Ketentuan Latihan
1. Kembalikan tanpa perubahan bagian teks tentang kebesaran Tuhan di alam, mulai dari "Kalaulah mata kita" dan berakhir pada "diri manusia sendiri..".
2. Lanjutkan teks tentang kebesaran Tuhan di alam setelah kalimat terakhirnya.

━━ Teks Latihan

Kalaulah mata kita tertuju akan apa yang di ciptakan Tuhan itu indah dan tidak kita exploitasi besarbesaran mungkin indahnya perbukitan yang saat ini gundul akan terlihat lebih indah lagi. Tapi apa daya kerausan manusia menyebabkan tidak indahnya pemandangan tsbt, karena gundul. terjadilah penomena alam yang tidak kita duga.
Kekuasaan Tuhan tak terbantahkan, terbukti dari banyaknya misteri dan rahasia alam yang tidak dapat terjangkau oleh daya Nalar manusia, dan menunjukkan kefanaan, keterbatasan yang hakiki di dalam diri manusia sendiri..
Horas
Langit masih merupakan salah satu media bagi Allah untuk selalu mengingatkan manusia akan Kuasa dan kemulianNya. Pelangi sebagai simbol perjanjian Allah dengan Nabi Nuh, dimana Allah tidak akan pernah lagi menurunkan musibah Air Bah di bumi. Saat pelagi terbentang di langit saat itu Allah mengingat akan perjanjian itu.

━━━━
━━ Cuplikan Data

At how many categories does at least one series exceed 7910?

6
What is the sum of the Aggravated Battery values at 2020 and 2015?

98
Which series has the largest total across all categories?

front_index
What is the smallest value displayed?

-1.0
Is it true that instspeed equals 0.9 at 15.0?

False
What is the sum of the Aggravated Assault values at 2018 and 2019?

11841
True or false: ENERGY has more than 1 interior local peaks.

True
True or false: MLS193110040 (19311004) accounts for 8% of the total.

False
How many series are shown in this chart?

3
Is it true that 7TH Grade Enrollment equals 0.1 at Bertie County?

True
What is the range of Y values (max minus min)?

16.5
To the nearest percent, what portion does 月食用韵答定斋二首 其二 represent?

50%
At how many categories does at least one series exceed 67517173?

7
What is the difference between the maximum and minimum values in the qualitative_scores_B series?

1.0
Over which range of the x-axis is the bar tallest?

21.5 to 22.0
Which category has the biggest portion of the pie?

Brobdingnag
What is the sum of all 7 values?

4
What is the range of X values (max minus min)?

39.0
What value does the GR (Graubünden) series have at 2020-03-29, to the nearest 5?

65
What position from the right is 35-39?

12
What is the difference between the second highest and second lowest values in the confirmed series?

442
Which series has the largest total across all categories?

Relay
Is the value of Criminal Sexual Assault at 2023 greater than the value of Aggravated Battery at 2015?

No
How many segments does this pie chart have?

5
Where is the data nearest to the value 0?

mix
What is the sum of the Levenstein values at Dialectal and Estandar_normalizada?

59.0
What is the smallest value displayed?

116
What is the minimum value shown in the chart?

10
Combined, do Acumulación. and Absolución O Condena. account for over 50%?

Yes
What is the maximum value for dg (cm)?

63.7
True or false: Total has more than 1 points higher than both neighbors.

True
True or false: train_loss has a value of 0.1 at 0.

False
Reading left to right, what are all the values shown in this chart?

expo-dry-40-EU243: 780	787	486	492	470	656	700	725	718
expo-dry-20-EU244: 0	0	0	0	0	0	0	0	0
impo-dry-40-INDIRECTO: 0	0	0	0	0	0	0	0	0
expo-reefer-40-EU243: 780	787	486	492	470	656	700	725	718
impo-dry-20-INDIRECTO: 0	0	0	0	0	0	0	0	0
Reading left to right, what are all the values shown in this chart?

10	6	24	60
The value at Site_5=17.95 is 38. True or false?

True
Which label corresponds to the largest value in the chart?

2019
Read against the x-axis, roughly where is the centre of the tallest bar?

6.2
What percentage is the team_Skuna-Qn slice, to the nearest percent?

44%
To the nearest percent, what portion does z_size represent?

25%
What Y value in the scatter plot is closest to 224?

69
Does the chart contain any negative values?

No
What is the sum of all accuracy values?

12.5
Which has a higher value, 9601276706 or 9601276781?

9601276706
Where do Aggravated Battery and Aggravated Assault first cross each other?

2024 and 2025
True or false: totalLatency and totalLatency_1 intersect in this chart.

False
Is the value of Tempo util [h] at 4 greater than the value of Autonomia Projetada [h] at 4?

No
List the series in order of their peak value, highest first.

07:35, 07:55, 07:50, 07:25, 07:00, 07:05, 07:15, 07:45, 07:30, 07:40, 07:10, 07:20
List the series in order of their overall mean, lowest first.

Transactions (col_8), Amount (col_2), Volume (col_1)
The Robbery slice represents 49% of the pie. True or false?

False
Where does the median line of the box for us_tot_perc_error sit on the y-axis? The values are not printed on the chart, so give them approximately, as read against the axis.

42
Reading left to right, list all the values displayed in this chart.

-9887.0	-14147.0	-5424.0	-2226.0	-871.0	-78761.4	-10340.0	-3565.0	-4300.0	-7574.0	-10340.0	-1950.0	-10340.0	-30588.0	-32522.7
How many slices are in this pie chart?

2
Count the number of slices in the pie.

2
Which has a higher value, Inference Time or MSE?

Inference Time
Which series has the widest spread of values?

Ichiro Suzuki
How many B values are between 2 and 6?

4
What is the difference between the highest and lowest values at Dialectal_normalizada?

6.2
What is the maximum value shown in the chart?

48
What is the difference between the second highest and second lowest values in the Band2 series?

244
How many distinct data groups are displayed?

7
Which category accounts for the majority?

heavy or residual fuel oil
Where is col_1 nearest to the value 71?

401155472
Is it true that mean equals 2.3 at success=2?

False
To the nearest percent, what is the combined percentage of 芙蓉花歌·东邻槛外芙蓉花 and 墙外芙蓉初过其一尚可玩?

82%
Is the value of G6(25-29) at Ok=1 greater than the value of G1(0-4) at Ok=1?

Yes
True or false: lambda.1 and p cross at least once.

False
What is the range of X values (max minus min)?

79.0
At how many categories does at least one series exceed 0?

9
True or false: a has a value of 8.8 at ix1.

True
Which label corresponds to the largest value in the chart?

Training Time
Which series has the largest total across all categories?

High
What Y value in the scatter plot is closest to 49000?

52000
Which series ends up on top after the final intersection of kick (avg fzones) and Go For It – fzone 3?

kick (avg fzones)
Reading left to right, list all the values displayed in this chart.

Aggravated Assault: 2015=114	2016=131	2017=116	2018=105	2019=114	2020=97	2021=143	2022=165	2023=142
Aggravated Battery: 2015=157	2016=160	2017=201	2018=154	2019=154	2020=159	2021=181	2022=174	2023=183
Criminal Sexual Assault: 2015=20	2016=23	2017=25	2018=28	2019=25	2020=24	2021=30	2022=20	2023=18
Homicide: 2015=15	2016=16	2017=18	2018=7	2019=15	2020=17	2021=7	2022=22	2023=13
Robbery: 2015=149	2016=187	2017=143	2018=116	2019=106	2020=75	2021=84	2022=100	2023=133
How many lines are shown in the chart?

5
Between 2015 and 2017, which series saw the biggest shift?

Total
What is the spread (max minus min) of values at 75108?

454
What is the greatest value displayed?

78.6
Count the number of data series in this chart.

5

━━━━

Jawaban Tugas
1.
Kalaulah mata kita tertuju akan apa yang di ciptakan Tuhan itu indah dan tidak kita exploitasi besarbesaran mungkin indahnya perbukitan yang saat ini gundul akan terlihat lebih indah lagi. Tapi apa daya kerausan manusia menyebabkan tidak indahnya pemandangan tsbt, karena gundul. terjadilah penomena alam yang tidak kita duga.
Kekuasaan Tuhan tak terbantahkan, terbukti dari banyaknya misteri dan rahasia alam yang tidak dapat terjangkau oleh daya Nalar manusia, dan menunjukkan kefanaan, keterbatasan yang hakiki di dalam diri manusia sendiri..

2.
Kehadiran Allah dengan segala kuasanya selalu hadir dalam alam dan hidup manusia. Getaran itu akan terasa pada saat saya mengaku dosa dan mohon ampun kehadiratNya. Pada posisi itu saya harus belajar mentaati dan mengakui kuasa dan kemulianNya, tanpa itu aku tidak akan menjadi dan berarti apapun. Dan kesadaran itu sangat terasa pada saat saya mengucap syukur atas segala kehendakNya.
Sudah menjadi sifat yg hampir alami, kita akan berteriak dan ingat akan Allah pada saat terjadi musibah, dan lupa bersyukur pada saat kita “sonang sohariboan”, yg saya tahu didua titik itu Allah berperan dan hadir. Sebangun dengan kebiasaan yang saya alami di Kampungku, dulu tapi. Saya melihat, ikut dan mendengar doa yang khusuk pada saat akan makan JUHUT, tidak pada saat makan nasi Warna dg gulamo kepala batu (Nasi Warna: jagung yang telah ditumbuk dan dicampur beras, dimasak dengan perbandingan 1:3 =1 muk beras,3 muk jagung). Padahal trend makan juhut hanya pada saat Natal dan Tahun Baru, selebihnya kembali ke Nasi Warna plus Gulamo Kepala Batu dan terkadang dg sayur (yg kami sebut Hatumbor) rasanya mirip bayam yg tumbuh sendiri diladang pada saat musim hujan..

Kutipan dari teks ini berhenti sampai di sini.